I will use a secure cloud storage service, for document sharing and storage related to your legal matters, which employs advanced security measures, including encryption and access controls, to protect your data from unauthorized access, disclosure, alteration, and destruction.

5. Subject Access Requests

A person on whom I hold information has the right to be informed of this and to have a copy of the information, subject to a few limited exceptions. He or she must make a written request (which can be by email). Because all personal information is potentially disclosable to the person to whom it relates, I should bear this in mind when recording expressions of opinion about people and ensure that I can justify what I write (e.g., in interview notes or in emails). If his/her personal information is being processed, the individual will be provided with (subject to limited exceptions):

-       A copy of the data

-       The source of the data

-       The purposes for which the data is being processed

-       To whom it may be disclosed

-       An explanation of any unintelligible codes or rating systems.

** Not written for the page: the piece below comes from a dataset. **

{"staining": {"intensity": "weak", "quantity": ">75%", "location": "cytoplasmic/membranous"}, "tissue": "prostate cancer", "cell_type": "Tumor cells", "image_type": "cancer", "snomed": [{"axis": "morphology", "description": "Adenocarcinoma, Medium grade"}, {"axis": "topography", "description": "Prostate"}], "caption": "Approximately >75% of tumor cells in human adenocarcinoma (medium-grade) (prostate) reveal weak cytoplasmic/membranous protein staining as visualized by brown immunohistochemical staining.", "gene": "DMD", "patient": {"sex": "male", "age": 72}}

Compliance with the subject access request is not required where I have complied with an identical or similar request of the data subject in the 6-month period prior to the new request and the data held has not changed substantially in that period. The response to the subject access request should be made promptly and be made no more than one calendar month from receipt of the request.

6. Data Retention

It is my practice to maintain all client data for 6 years from the date I close the matter. Where potential clients make queries that do not lead to a contractual engagement, I will maintain that data for up to 2 years before deleting it. This helps me to create a fuller picture of the industries contacting me about my legal services.

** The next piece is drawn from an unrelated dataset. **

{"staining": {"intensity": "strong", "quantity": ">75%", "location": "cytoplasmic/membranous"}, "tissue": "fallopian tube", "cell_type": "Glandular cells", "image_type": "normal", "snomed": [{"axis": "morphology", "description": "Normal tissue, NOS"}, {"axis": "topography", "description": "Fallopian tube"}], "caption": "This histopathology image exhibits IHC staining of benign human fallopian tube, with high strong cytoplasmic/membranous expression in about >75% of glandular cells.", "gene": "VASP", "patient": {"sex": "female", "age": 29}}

7. Your "Right to be Forgotten"

At any time, you may request that your details are deleted from my files. Please note, however, that I may not always be able to delete the data for specific legal reasons which will be notified to you, if applicable, at the time of your request.

8. Future Developments

The law and practice in relation to data protection is still evolving. This will be reflected, so far as necessary, by amendments to this Policy. If material changes are made, you will be notified.

 

Glossary

Data Controller 

is a person who either alone, or jointly with other people, gives instructions as to what should happen to personal information and how it is to be processed.

Data Processor

means a natural or legal person, public authority, agency or other body which processes personal data on behalf of the controller.

Data Subject 

means an individual to whom the personal information relates.

Personal Data or Personal Information 

means any information that relates to a living individual (not companies). It includes information by which that individual can be identified and includes facts and expressions of opinion about individuals.

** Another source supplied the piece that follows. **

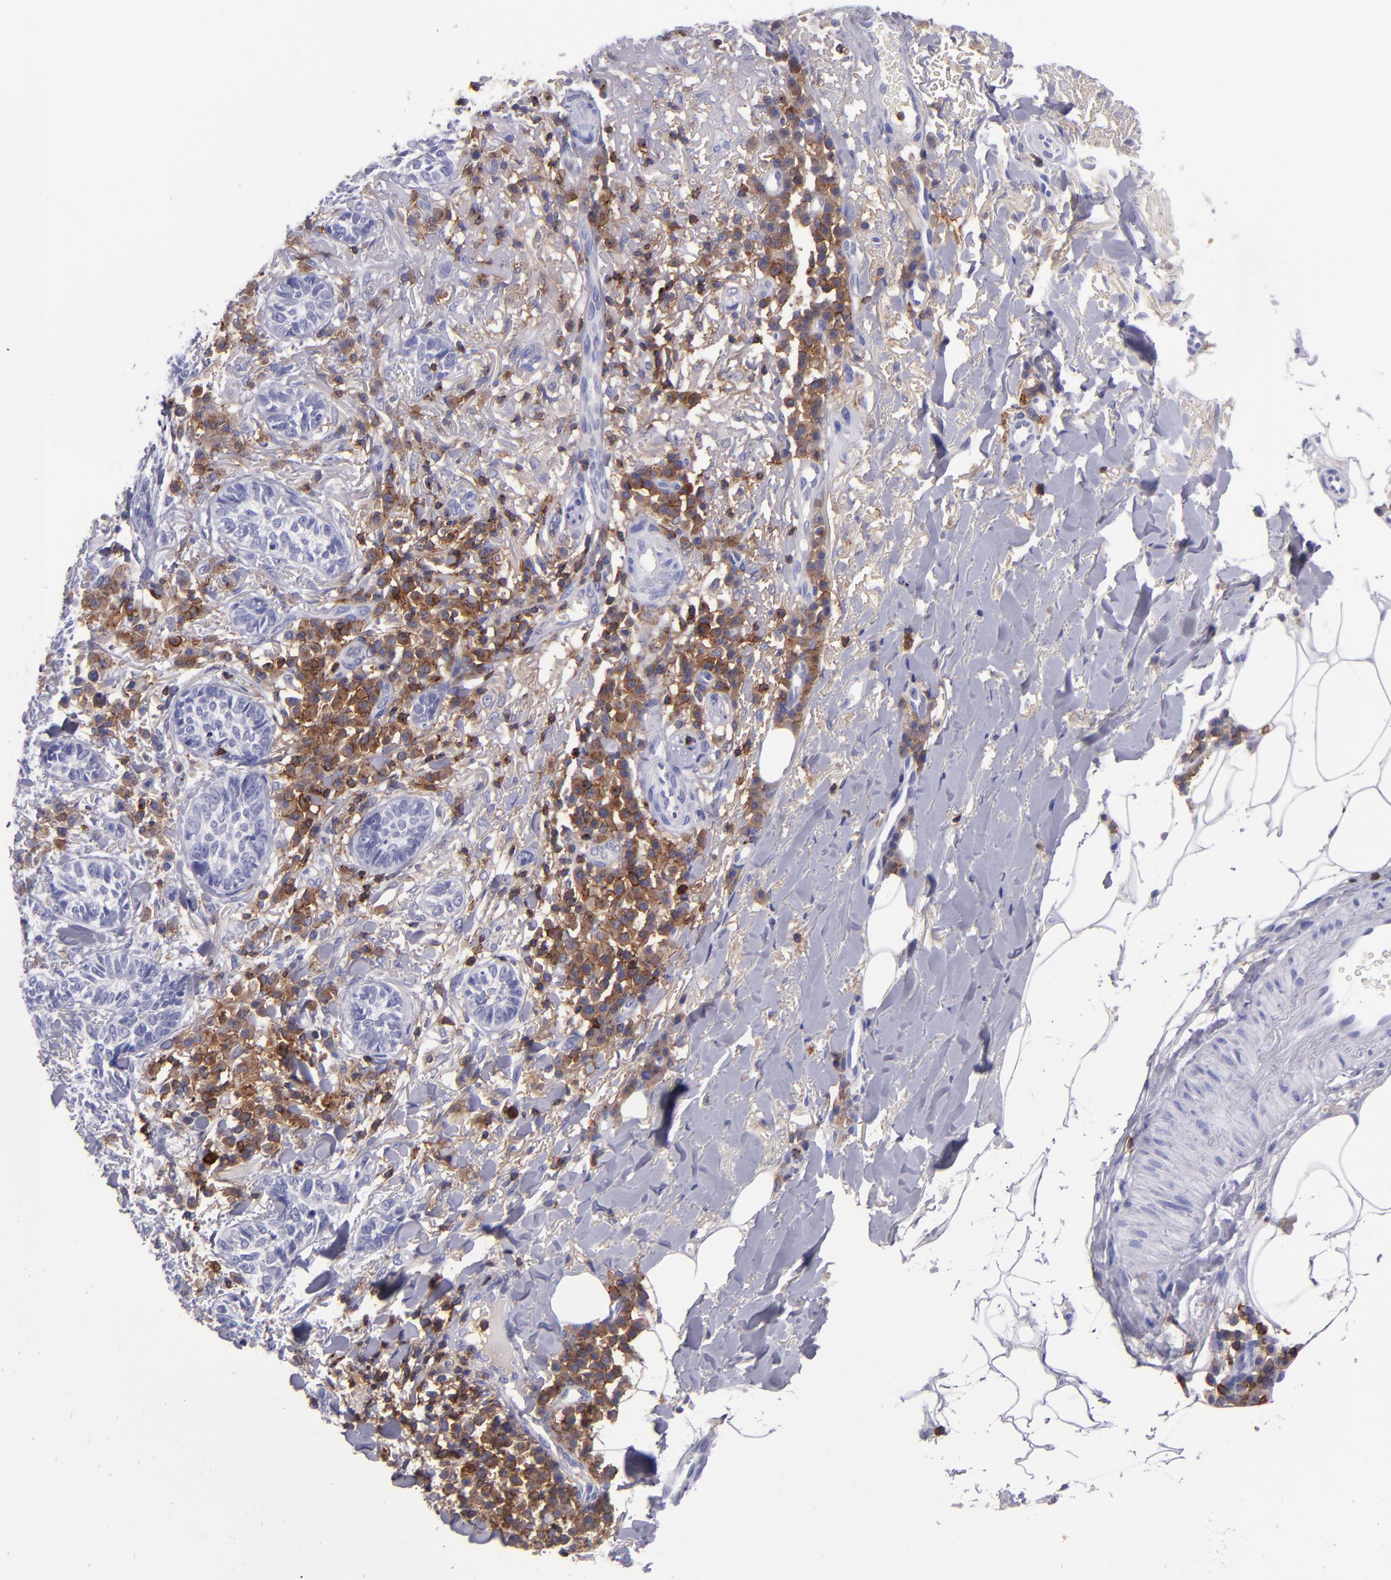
{"staining": {"intensity": "negative", "quantity": "none", "location": "none"}, "tissue": "skin cancer", "cell_type": "Tumor cells", "image_type": "cancer", "snomed": [{"axis": "morphology", "description": "Basal cell carcinoma"}, {"axis": "topography", "description": "Skin"}], "caption": "Immunohistochemical staining of basal cell carcinoma (skin) reveals no significant expression in tumor cells. (IHC, brightfield microscopy, high magnification).", "gene": "ICAM3", "patient": {"sex": "female", "age": 89}}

Process/processing/processed

means almost anything that can be done to personal information - including collecting, recording, storing, transferring, amending, using, holding and destroying the information.

Sensitive Personal Data or Sensitive Personal Information 

means any information relating to an individual’s: 

(a)       racial or ethnic origin; 

(b)       political opinions; 

(c)       religious beliefs;

(d)       trade union membership;

(e)       physical or mental health conditions;

(f)        sexual life;

(g)       criminal offence

(Please note that there are additional restrictions on how this type of information can be used.)

Subject Access Request

means a written request by a data subject made to a Data Controller, who must:

·     inform him whether it has processed or is processing any information concerning him;

·     describe the personal information, the source of the personal information, the purpose for which it is used and any third parties who receive the personal information; and

·     provide the individual with a copy of the personal information except in certain limited circumstances.